The Ruling:The court of appeals affirmed the denial of a preliminary injunction. The court held that the violation of constitutional rights is not a sufficient “irreparable injury” to issue an injunction, which it characterized as an “extraordinary remedy.” The court went on to describe the alleged harm as “chiefly, if not completely, economic,” and therefore not worthy of an injunction. Judge Branch penned a lengthy dissent, and would have held that irreparable harm could be found in the protected tenants’ likely inability to pay rent in the future.

Our Take: With the Eviction Moratorium currently set to expire on July 31, as we have previously covered, and after indications from the CDC that it will not further extend the Eviction Moratorium, this ruling may be the final judicial word on its viability. After several challenges and extensions, landlords will be able to serve eviction notices on August 1st; but in the 11th Circuit, not a day before.

3. Insurers Win First Federal Appeal Over COVID-19 Business Interruption Coverage

Overview: On July 2, 2021, the 8th Circuit handed down the first federal appellate ruling in a COVID-19 insurance coverage dispute, holding that COVID-19 did not cause “physical damage” and that the insurance policy at issue did not cover associated business interruption losses.

Background: Plaintiff, an oral and maxillofacial surgery clinic in Des Moines, Iowa, halted non-emergency procedures in March 2020. Non-emergency surgery resumed in May 2020. After defendants denied plaintiff’s insurance claim for losses suffered as a result of the pandemic, plaintiff sued for declaratory judgment and breach of contract. The district court granted the defendant insurer’s motion to dismiss, and plaintiff appealed to the 8th Circuit.

The Ruling: The court of appeals affirmed, following rulings reached in most other COVID-19 insurance cases. The policy only covered “physical loss” and “physical damage,” and the complaint’s allegation of physical damage rested entirely on shutdown orders. The court of appeals concluded that because the pandemic did not cause “physical alteration, physical contamination, or physical destruction,” any losses due to COVID-19 closures were not covered by the policy.

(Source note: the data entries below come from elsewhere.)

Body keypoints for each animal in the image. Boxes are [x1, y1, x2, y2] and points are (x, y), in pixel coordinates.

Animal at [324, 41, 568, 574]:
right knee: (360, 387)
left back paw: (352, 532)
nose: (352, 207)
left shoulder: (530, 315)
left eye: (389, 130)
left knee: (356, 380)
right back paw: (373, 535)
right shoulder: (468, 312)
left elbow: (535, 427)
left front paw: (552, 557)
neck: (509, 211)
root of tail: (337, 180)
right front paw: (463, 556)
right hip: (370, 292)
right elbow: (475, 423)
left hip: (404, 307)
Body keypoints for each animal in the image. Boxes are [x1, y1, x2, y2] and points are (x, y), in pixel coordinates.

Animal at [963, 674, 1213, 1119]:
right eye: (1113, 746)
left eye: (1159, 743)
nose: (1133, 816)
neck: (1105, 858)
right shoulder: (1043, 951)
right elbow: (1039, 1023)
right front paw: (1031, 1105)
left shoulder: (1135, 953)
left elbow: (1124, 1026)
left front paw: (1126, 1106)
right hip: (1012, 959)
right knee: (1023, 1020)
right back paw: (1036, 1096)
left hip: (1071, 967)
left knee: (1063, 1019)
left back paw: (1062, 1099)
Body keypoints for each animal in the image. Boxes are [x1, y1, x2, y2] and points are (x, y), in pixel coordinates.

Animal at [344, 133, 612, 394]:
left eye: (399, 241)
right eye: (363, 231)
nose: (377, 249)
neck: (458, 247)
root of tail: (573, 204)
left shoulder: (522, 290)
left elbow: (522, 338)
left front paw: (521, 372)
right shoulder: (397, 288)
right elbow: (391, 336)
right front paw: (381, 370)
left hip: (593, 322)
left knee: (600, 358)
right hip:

Our Take: The 8th Circuit’s ruling is the latest in a string of victories won by insurers in similar disputes we have previously covered. While lawyers for covered entities may take some comfort that the underlying complaint did not include allegations of physical damage from the presence of the virus itself, the win is still a big one for insurers.

Jason Levine is a commercial and antitrust litigation partner in the Washington, D.C. office of Alston & Bird LLP. Ryan Martin-Patterson, Giles Judd, and Stephen Tagert are associates at the firm.